I can explain what we did and what I felt at times but it is
impossible to completely describe what all the little moments we experienced
meant and the feelings they bring. Feelings of true appreciation, moments of
being in awe of everything-- the place, the people, the smiles, the noises, the smells and the
love we were given by our family and the way they made us feel part of them. I
am thankful to have been able to do this again as I close my Peace Corps
service; this has been one of the best experiences in PC and in my life.
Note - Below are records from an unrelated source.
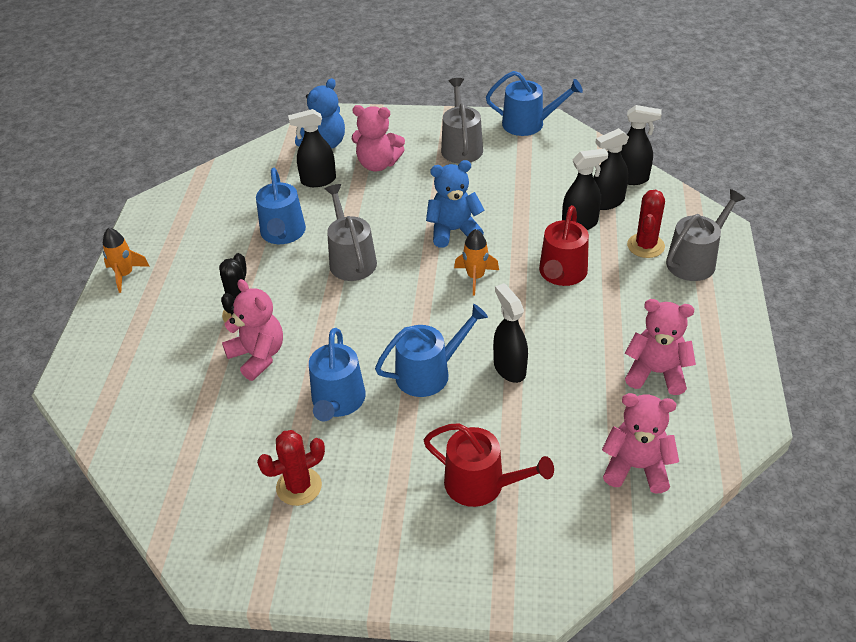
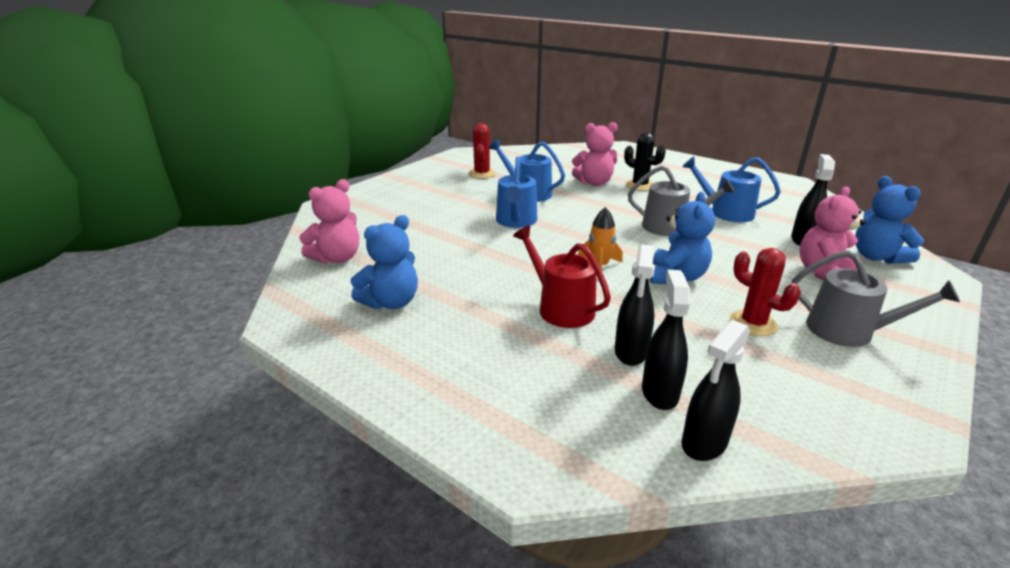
camera: 120 degrees right, 15 degrees down
(125, 275) = (711, 166): orange rocket -> none
(481, 484) = (410, 211): red watering can -> none
(509, 368) = (483, 247): black spray bottle -> none
(528, 124) = (905, 409): blue watering can -> none
(645, 246) = (551, 380): red cactus -> red cactus (753, 323)
(656, 373) = (391, 302): pink teddy bear -> blue teddy bear
(695, 260) = (489, 405): grey watering can -> none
On the last day, our host mom, Bolormaa, gave
3 of us who will not be going back next year an embroidered pillow she had made
the night before with our host sister—I cried as I received it and hugged
her—she lovingly told us “come back again”—It was a very loving and genuine
moment—it is what Peace Corps is about- it is those connections, those
impressions you get and you give, is being able to walk away with so much love
towards the community and feeling loved and knowing that somewhere far away in
a very very remote community of Mongolia near the Siberian forests you have a
home you can always come back to—that is beyond words.